■ **課題**
a) ハーランの異議に関する文章のうち、「しかし、不同意だった判事達は」から「用してその発言を締め括った。」までを一字一句そのまま書き写してください。
b) ハーランの異議に関する文章によれば、不同意だった判事達はなぜ提案された警告が究極的に大きな効果に繋がると考えたのか。1〜3文で説明すること。
c) ハーランの異議に関する文章を、最後の文の後から書き継ぐこと。

■ **出典文書**
= = =

しかし、不同意だった判事達は提案された警告が究極的に大きな効果に繋がると考えた。一旦警告された被疑者は常に弁護士を要求し、警察が自白を求める能力を否定すると明らかに考え、その結果高圧的尋問の問題に過剰に反応すると非難した。
ハーランの異議

ハーラン判事はその異議の中で、「アメリカ合衆国憲法の文章においても精神においても、また判例においても、憲法の責任を充足するという名目でこれほど裁判所が軽率に採用した不器用で一方的な行動を規定するものは無い。」と書いていた。ハーランは元判事のロバート・H・ジャクソンが「この裁判所は憲法という神殿に新しい話を永久的に付け加えていくのであり、その神殿は1つの話であまりに多くのものが付け加えられたときには崩壊の道を辿る」と発言したことを引用してその発言を締め括った。

= = =

■ **資料**
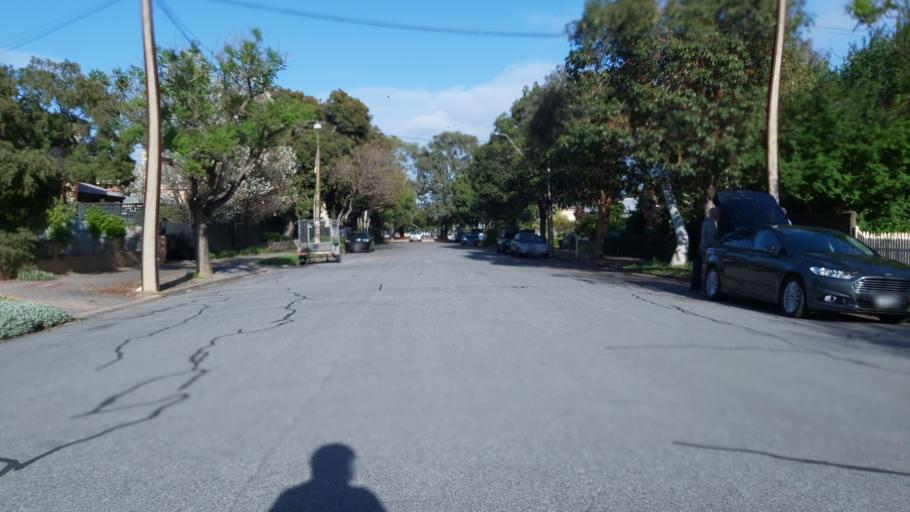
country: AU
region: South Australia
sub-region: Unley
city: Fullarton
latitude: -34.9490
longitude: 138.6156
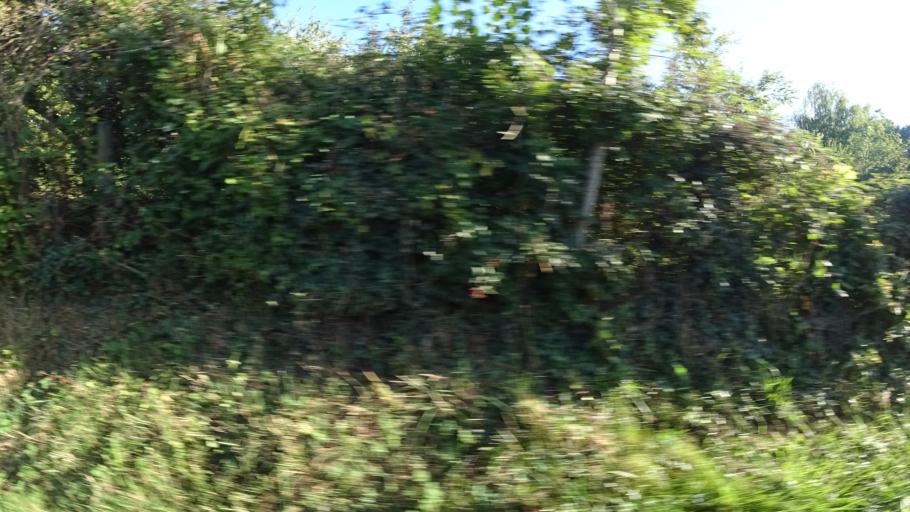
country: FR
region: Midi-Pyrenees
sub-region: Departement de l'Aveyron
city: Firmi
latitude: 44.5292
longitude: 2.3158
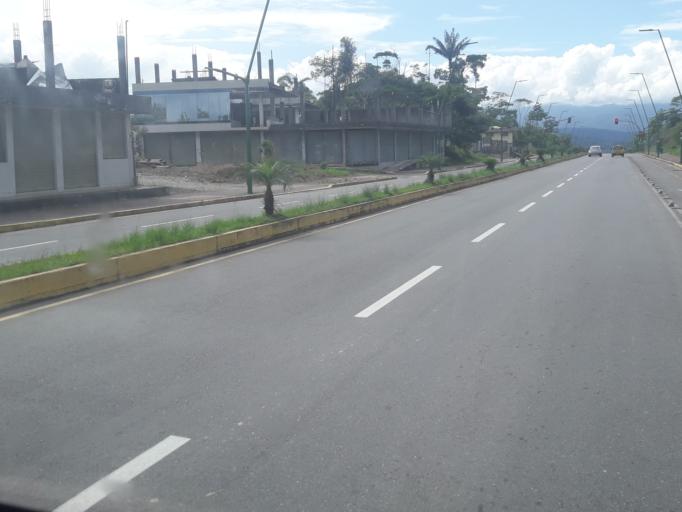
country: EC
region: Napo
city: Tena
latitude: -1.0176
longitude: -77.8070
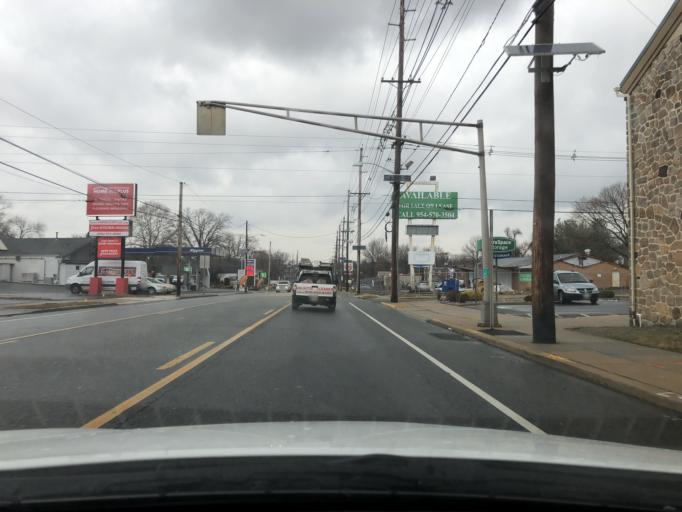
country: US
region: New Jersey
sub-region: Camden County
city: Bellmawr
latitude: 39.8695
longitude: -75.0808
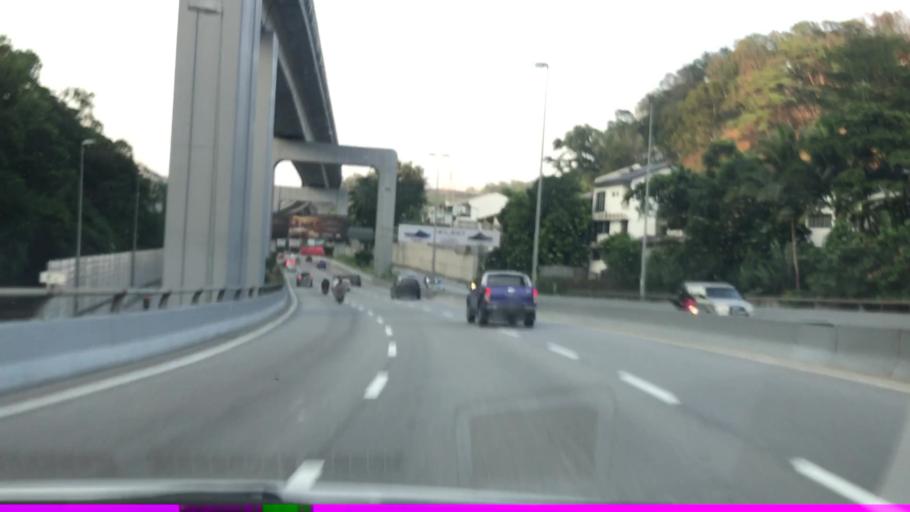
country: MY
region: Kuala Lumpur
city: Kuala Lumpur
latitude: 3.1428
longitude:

= = =

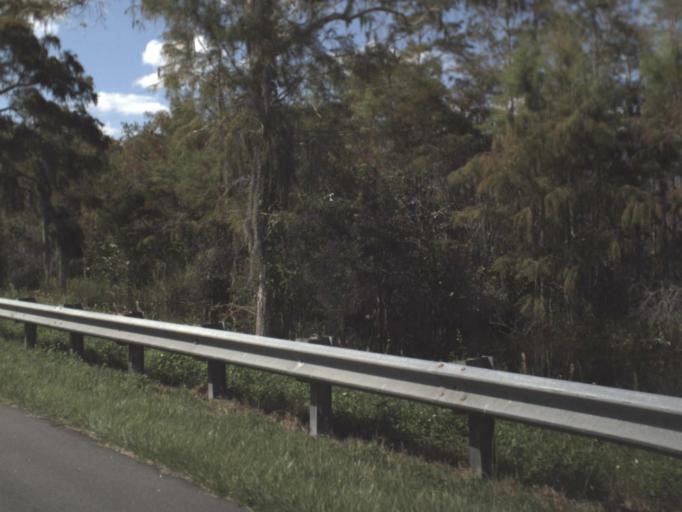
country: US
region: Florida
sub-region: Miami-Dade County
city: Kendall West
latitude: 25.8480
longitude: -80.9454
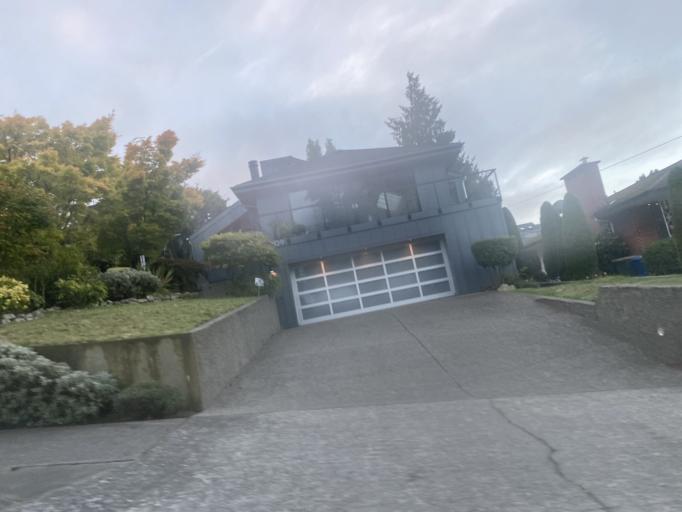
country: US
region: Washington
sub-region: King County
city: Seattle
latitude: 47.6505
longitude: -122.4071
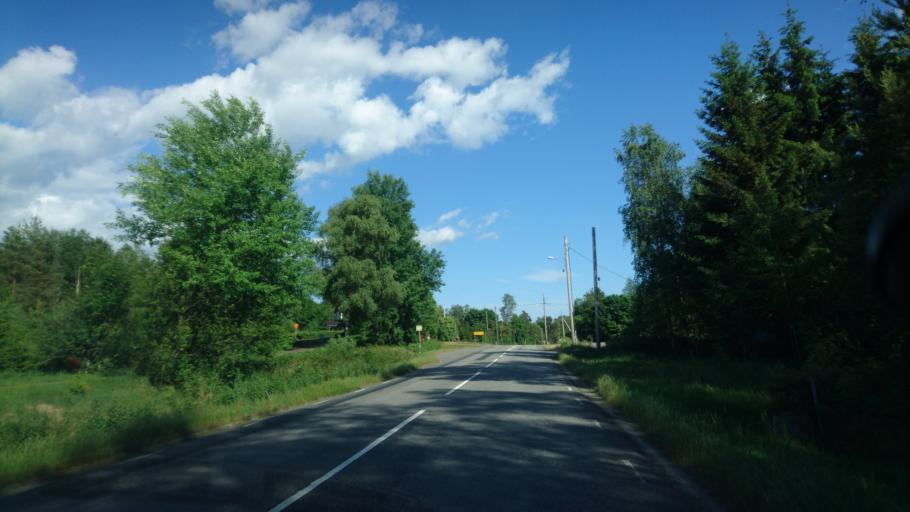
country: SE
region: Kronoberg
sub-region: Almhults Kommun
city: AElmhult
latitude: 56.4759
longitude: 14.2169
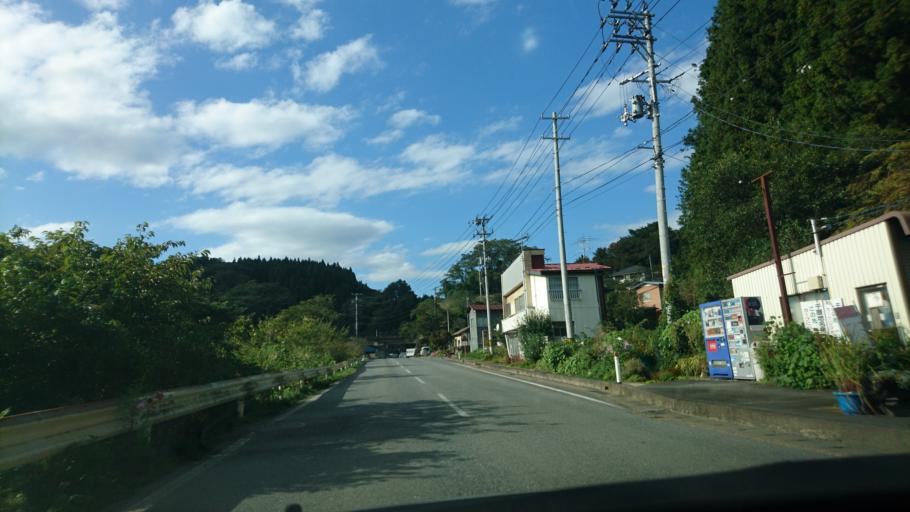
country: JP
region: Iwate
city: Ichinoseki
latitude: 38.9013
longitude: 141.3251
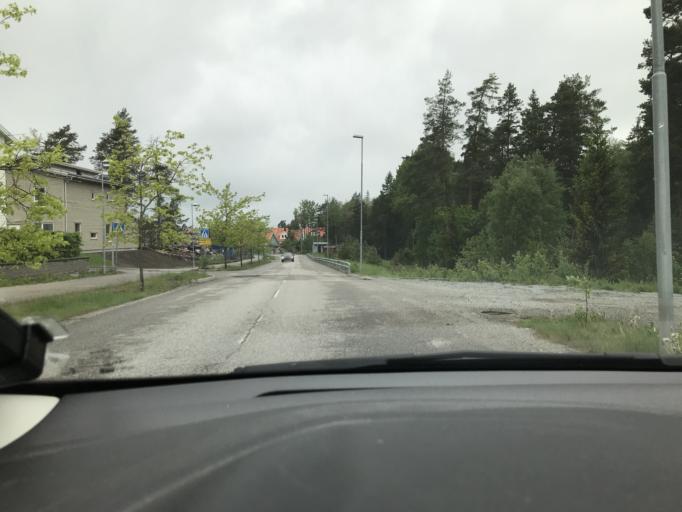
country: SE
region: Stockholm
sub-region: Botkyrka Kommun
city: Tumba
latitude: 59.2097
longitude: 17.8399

= = =

■ **想定される結果**
a)
しかし、不同意だった判事達は提案された警告が究極的に大きな効果に繋がると考えた。一旦警告された被疑者は常に弁護士を要求し、警察が自白を求める能力を否定すると明らかに考え、その結果高圧的尋問の問題に過剰に反応すると非難した。
ハーランの異議

ハーラン判事はその異議の中で、「アメリカ合衆国憲法の文章においても精神においても、また判例においても、憲法の責任を充足するという名目でこれほど裁判所が軽率に採用した不器用で一方的な行動を規定するものは無い。」と書いていた。ハーランは元判事のロバート・H・ジャクソンが「この裁判所は憲法という神殿に新しい話を永久的に付け加えていくのであり、その神殿は1つの話であまりに多くのものが付け加えられたときには崩壊の道を辿る」と発言したことを引用してその発言を締め括った。

b) 一旦警告された被疑者は常に弁護士を要求するようになると考えたためである。その結果、警察が自白を求める能力が否定されると判事達は見ていた。

c)
クラークの異議

トム・C・クラーク判事の表明した別の異議では、ウォーレンの判決が「余りに遠くまで、余りに早く」行き過ぎたと述べていた。クラーク判事はその替わりに「ヘインズ対ワシントン州事件」でゴールドバーグ判事が公表した「事態の総合性」テストを使うとした。このテストで裁判所は次のようになると述べた。各事件で、警察官が拘置所での尋問前に、被疑者が尋問に際して相談人の同席を求めることができ、裁判所は被疑者が貧しくて相談人を雇えない場合はその要請に応じて相談人を指名するという警告を付け加えたかを考慮する。この警告が無い場合、その州は相談人のことが知らされ意図的にそれが放棄されたことを証明するか、必要な警告を与えられなかったことを含み、自白が明らかに自発的なものであることを事態の総合性で証明する責があることになる。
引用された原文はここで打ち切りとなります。